O porta-voz do Vaticano, o sacerdote Federico Lombardi, também jesuíta, expressou sua surpresa: "Nós nos consideramos mais como subordinados do que como uma autoridade de governo (da Igreja), a vivi (a eleição de um jesuíta) como um chamado presente para colocar-se a serviço da Igreja Universal", comentou. Em 2005, o cardeal Bergoglio, apoiado na época pelo poderoso cardeal progressista de Milão Carlo Maria Martini, foi o principal rival do alemão Joseph Ratzinger, que viria a se tornar Bento XVI.
"É jesuíta por formação, demonstrou por exemplo um grande equilíbrio psicológico ontem à noite. Não estava nem mesmo especialmente emocionado, isso vem dessa espiritualidade que ensina a 'santa indiferença'", avaliou o historiador Melloni. O diretor da revista jesuíta de referência Civilta Cattolica, Antonio Spadaro, ressaltou a importância simbólica da eleição do novo Papa sob o nome de Francisco, em homenagem ao famoso santo, nascido em uma família rica e que se fez pobre entre os pobres.

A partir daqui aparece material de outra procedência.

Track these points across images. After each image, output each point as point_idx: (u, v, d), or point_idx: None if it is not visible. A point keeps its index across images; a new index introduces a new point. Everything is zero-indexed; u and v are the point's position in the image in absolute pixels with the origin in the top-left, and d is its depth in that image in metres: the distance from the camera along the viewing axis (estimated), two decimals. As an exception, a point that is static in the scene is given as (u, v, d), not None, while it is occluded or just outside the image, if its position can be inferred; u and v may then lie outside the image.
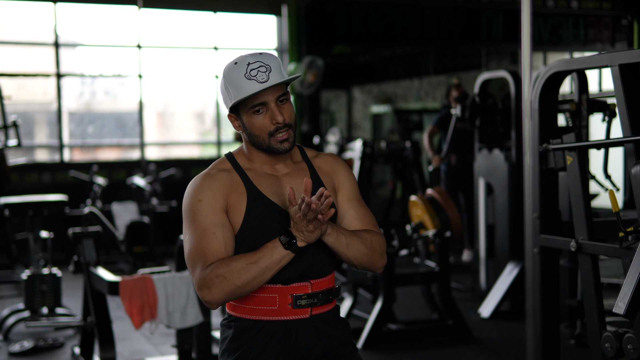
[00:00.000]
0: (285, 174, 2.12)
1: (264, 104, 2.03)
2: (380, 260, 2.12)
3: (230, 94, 2.04)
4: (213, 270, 1.94)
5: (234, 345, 2.07)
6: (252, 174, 2.09)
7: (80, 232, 4.76)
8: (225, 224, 2.02)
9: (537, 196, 3.47)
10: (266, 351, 2.05)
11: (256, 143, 2.07)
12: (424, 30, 10.32)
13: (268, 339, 2.05)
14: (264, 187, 2.07)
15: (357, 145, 6.92)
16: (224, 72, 2.06)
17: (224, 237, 2.00)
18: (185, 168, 9.50)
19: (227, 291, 1.94)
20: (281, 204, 2.06)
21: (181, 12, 9.98)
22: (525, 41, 3.66)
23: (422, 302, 5.96)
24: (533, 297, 3.54)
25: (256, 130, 2.05)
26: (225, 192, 2.04)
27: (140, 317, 4.15)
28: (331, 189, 2.15)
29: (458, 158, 7.47)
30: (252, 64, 2.00)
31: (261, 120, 2.03)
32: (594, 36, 11.40)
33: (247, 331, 2.06)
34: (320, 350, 2.09)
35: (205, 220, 2.00)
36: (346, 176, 2.19)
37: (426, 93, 12.20)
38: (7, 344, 5.36)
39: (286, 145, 2.05)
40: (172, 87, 11.14)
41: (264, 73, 1.99)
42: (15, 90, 9.38)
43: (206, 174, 2.08)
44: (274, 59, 2.04)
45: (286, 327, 2.05)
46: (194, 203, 2.03)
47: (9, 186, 7.24)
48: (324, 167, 2.18)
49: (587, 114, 4.91)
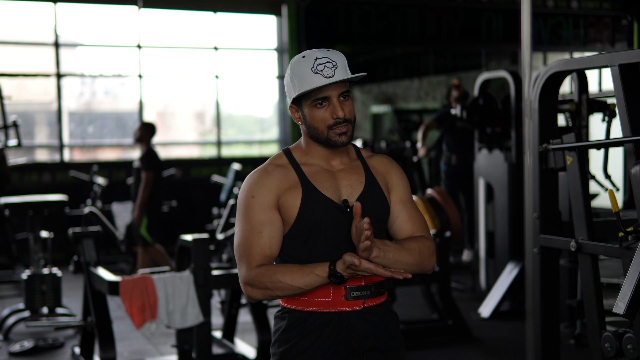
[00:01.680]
0: (340, 170, 2.16)
1: (326, 98, 2.07)
2: (430, 263, 2.16)
3: (295, 85, 2.08)
4: (257, 276, 2.03)
5: (286, 336, 2.10)
6: (308, 169, 2.13)
7: (80, 232, 4.76)
8: (275, 221, 2.08)
9: (537, 196, 3.47)
10: (318, 342, 2.08)
11: (315, 135, 2.11)
12: (424, 30, 10.33)
13: (321, 330, 2.08)
14: (319, 183, 2.11)
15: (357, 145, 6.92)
16: (290, 64, 2.11)
17: (270, 236, 2.07)
18: (185, 168, 9.50)
19: (266, 296, 2.06)
20: (336, 199, 2.10)
21: (181, 12, 9.99)
22: (525, 41, 3.66)
23: (422, 302, 5.96)
24: (533, 297, 3.54)
25: (316, 123, 2.09)
26: (280, 188, 2.09)
27: (141, 317, 4.16)
28: (385, 188, 2.19)
29: (458, 157, 7.47)
30: (319, 58, 2.06)
31: (322, 114, 2.08)
32: (594, 36, 11.40)
33: (300, 322, 2.09)
34: (372, 342, 2.11)
35: (255, 217, 2.07)
36: (400, 177, 2.24)
37: (426, 93, 12.21)
38: (7, 344, 5.37)
39: (344, 139, 2.10)
40: (172, 87, 11.13)
41: (331, 69, 2.05)
42: (15, 90, 9.38)
43: (263, 170, 2.13)
44: (341, 56, 2.09)
45: (339, 318, 2.08)
46: (247, 198, 2.10)
47: (9, 186, 7.24)
48: (378, 167, 2.22)
49: (587, 114, 4.91)
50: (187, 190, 9.25)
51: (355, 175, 2.16)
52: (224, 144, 10.19)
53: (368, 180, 2.16)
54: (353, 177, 2.15)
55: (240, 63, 10.48)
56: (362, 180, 2.15)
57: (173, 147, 11.38)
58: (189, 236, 4.34)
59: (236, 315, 5.20)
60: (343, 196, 2.11)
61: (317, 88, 2.05)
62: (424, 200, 5.98)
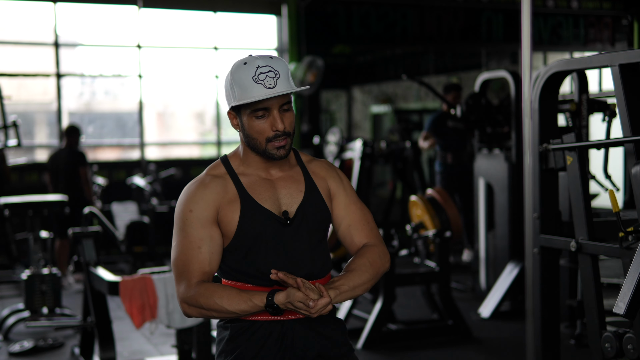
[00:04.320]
0: (279, 178, 2.12)
1: (266, 109, 2.02)
2: (384, 265, 2.16)
3: (234, 93, 2.02)
4: (195, 296, 1.98)
5: (230, 347, 2.07)
6: (246, 180, 2.09)
7: (80, 232, 4.76)
8: (214, 236, 2.04)
9: (537, 196, 3.47)
10: (263, 352, 2.05)
11: (252, 145, 2.07)
12: (424, 30, 10.32)
13: (264, 339, 2.05)
14: (258, 194, 2.07)
15: (357, 145, 6.91)
16: (231, 70, 2.04)
17: (210, 252, 2.02)
18: (185, 168, 9.49)
19: (203, 316, 2.04)
20: (275, 210, 2.07)
21: (181, 12, 9.98)
22: (525, 41, 3.66)
23: (422, 302, 5.96)
24: (533, 297, 3.53)
25: (254, 134, 2.04)
26: (218, 201, 2.05)
27: (141, 317, 4.16)
28: (326, 194, 2.16)
29: (454, 156, 7.45)
30: (261, 67, 1.99)
31: (261, 125, 2.03)
32: (594, 36, 11.40)
33: (243, 332, 2.06)
34: (317, 350, 2.09)
35: (193, 232, 2.02)
36: (340, 181, 2.20)
37: (426, 93, 12.19)
38: (7, 344, 5.36)
39: (282, 152, 2.05)
40: (172, 87, 11.13)
41: (272, 79, 1.99)
42: (15, 90, 9.38)
43: (200, 182, 2.08)
44: (283, 65, 2.02)
45: (282, 327, 2.06)
46: (185, 212, 2.04)
47: (9, 186, 7.24)
48: (319, 171, 2.18)
49: (587, 114, 4.91)
50: (187, 190, 9.23)
51: (294, 183, 2.12)
52: (224, 144, 10.18)
53: (308, 188, 2.12)
54: (292, 186, 2.11)
55: (240, 63, 10.46)
56: (302, 189, 2.12)
57: (173, 147, 11.39)
58: (189, 236, 4.33)
59: (236, 315, 5.19)
60: (283, 206, 2.07)
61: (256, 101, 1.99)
62: (424, 200, 5.98)
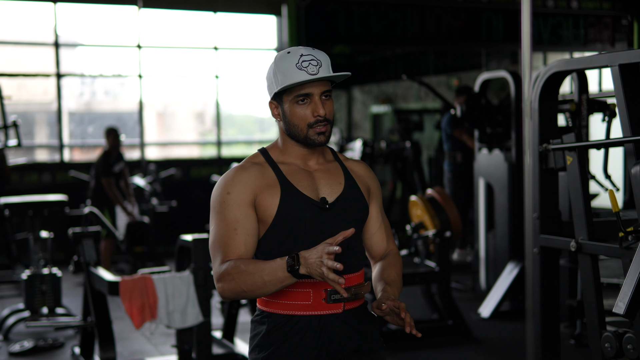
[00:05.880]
0: (317, 170, 2.14)
1: (309, 95, 2.06)
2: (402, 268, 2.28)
3: (277, 80, 2.07)
4: (227, 268, 1.99)
5: (267, 341, 2.07)
6: (285, 168, 2.11)
7: (80, 232, 4.76)
8: (250, 219, 2.04)
9: (537, 196, 3.47)
10: (300, 346, 2.05)
11: (293, 133, 2.09)
12: (424, 30, 10.32)
13: (302, 333, 2.05)
14: (298, 182, 2.09)
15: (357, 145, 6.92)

A pobreza "está no coração da experiência dos jesuítas e (São) Francisco estava na raiz da vocação de Ignacio (de Loyola), que ficou impactado pela leitura de seus escritos, que foram o fundamento de sua conversão", destacou Spadaro. Ignacio de Loyola recuperou a fé quando foi ferido em 1521 na batalha de Pamplona. Ele lamentou depois ter sido na juventude "um homem consagrado às vaidades do mundo, cujo maior prazer eram os exercícios de atos marciais, com um grande e vão desejo de ser famoso".
Segundo o padre Spadaro, o Papa, que estará agora "à frente da Igreja Universal, terá uma visão do mundo inspirada pela vocação dos jesuítas, mas é a Companhia (de Jesus), a que está agora ao seu serviço".